(Problem description):
For this exercise, please find the lines in the entries that include the word "spec" and copy them.

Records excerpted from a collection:
"""

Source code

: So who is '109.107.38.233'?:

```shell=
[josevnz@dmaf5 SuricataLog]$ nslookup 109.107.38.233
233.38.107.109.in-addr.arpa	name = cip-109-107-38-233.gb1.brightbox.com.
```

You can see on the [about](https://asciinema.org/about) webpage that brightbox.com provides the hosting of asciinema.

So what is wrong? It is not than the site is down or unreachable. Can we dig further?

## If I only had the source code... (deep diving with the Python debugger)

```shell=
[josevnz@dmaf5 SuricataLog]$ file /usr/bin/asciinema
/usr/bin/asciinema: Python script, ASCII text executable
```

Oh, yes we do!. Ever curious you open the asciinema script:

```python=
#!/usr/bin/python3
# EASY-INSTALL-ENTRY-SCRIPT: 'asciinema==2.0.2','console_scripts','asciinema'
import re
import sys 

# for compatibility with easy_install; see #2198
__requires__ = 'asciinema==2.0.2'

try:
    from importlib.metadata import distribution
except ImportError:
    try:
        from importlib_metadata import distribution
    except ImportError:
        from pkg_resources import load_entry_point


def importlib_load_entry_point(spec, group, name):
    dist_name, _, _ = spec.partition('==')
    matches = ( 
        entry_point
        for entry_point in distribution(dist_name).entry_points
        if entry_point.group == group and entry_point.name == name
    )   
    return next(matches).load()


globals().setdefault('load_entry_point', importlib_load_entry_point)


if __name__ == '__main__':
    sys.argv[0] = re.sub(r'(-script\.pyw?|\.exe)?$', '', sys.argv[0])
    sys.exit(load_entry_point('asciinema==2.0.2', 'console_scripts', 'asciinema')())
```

"""

(Solution to this task):
def importlib_load_entry_point(spec, group, name):
    dist_name, _, _ = spec.partition('==')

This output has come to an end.